The Rushden Museum 2018 exhibition, which will open on 5 May 2018, will be our last one covering WWI. We are hoping to show the effect the war had on the town with the death of over 420 men, and to create an impact by displaying the details of all of them. The population of Rushden in 1911 was 13,354 so to lose that many men must have been devastating. We will use the war diaries to give accounts of some of the battles and also to demonstrate the conditions the men had to endure.
The War Diaries are fascinating documents and extracts from those relating to when Rushden men were killed are available at the museum. This is a ‘work in progress’ so not all are transcribed at the moment. Some are very detailed and descriptive; others are quite brief, depending on the writer, who was usually the Adjutant.
L/Corpl. Harry Knight, L/3629, of the 12th Lancers, who was killed on the 28 August 1914, was the first Rushden man to die. He was the son of Harry and Phoebe Knight who, at that time, lived in Cromwell Road, Rushden. L/Corpl. Knight is commemorated in the Chauny Communal Cemetery British Extension, and also in Rushden cemetery. More details about him can be found on the Rushden Heritage web site.
L/Corpl. Harry Knight L/3629
The gravestone in Chauny Communal Cemetery British Extension
On the 16 August 1914 the 12th Lancers were at Norwich. They travelled by train to Southampton and embarked on the S.S. African Prince, with one squadron 20th Hussars, and B and A squadrons on the S.S. Manchester Importer. The Manchester Importer sailed at 9pm, the African Prince at 3:30am the next morning. They arrived at Havre on the 17 August 1914 and after resting the next day they left Havre by train on the 19 August 1914, reaching Hautmont at 10pm on the same day.
Over the next few days the squadron moved to Laon Bernot, arriving about midnight on the 27 August 1914. They encountered the enemy several times on the way and by the time they arrived at Laon Bernot one man had been killed, four were wounded and twelve missing.
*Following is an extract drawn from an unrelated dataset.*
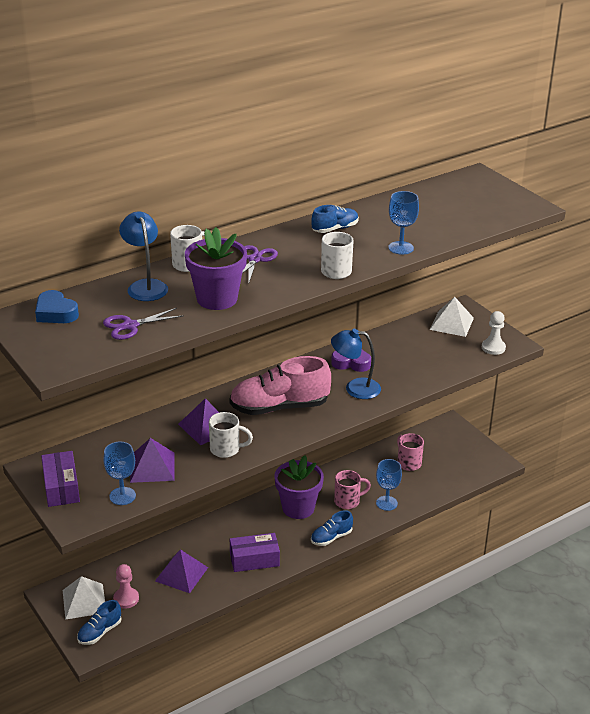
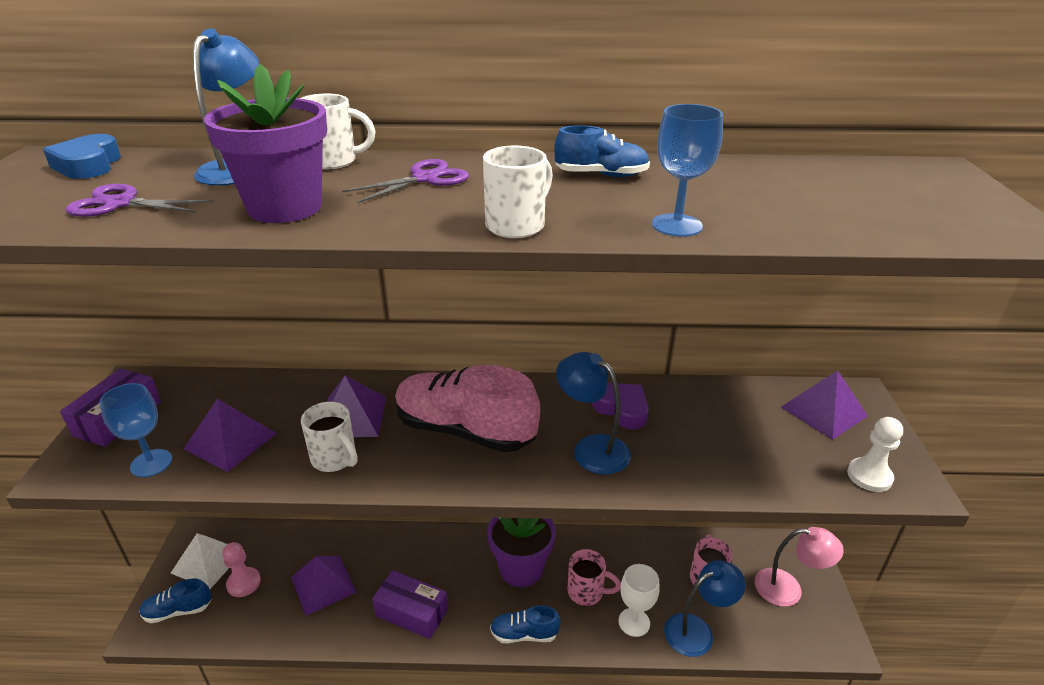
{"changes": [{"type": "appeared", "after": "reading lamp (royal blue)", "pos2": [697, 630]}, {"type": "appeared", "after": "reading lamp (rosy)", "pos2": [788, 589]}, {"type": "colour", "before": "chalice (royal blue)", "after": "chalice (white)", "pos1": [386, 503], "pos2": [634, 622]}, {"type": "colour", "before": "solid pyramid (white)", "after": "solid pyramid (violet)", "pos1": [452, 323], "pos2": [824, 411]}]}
Below is an extract from the War Diary of the 12th Lancers, giving an account of the battle on the 28 August 1914. A more detailed account of the battle can be seen in the museum.
28 August 1914
Map LAON BERNOT
Paraded at 3.00 a.m. and marched with all speed to point 127 W of THENELLES. About 9.00 a.m. the Regiment was sent to reconnoitre to the W in the direction of NEUVILLE and MESNIL-ST-LAURENT. Finding no traces of the enemy we were ordered to retire to MOY on the OISE, off-saddle and graze. At 4.30 p.m. hearing shots to the north, the C.O. ordered the Regiment to saddle up and mount, and the Regiment came into action on the ridge W of ALAINCOURT. “C” Squadron came into action dismounted leaving their horses under cover, and engaged a squadron of the enemy with dismounted fire at about 1000 yards. B & C Squadrons were ordered to attack on the right flank, and holding the enemy with dismounted fire, covered the advance of C Squadron who were ordered to mount, and take up another position closer to the enemy. On getting close the C.O. observed that the moment was opportune for a charge and charging the dismounted German Dragoons, killed the lot with the exception of 4 prisoners. The Machine Gun under Lieut W. R. STYLES and J Battery RHA kept the enemy’s main body back behind a wood about 800 yards in rear of their advanced squadron with well-directed fire. The Regiment accounted for 70 and the total losses inflicted on the enemy were estimated at about 200. The Regiment then retired to AUTREVILLE via LA FERE, FERGNIERE and CHAUNY to billet.
Casualties:- Captain J. C. MICHELL and 4 Men
Wounded:- Lieut Colonel F. WORMALD and 5 Men
The Enemy’s Regiment appears to have been the 2nd (Queen Victoria’s Own) Dragoons. The German Commander was the COUNT von FURSTENBERG
B Squadron were despatched at 7.00 a.m. to take up a position of observation at FRIERES and MENNESIS. C Squadron sent 2 troops to guard the bridges over canal between CHAUNY and VIRY. 12 noon. The Brigade moved out. C. Squadron was recalled and marched to FARGNIERS, where they halted all day, returning to billet at AUTREVILLE about 7 p.m. Major EUSTACE CRAWLEY took over command of the Regiment, Colonel F. WORMALD being wounded in the previous day’s fight.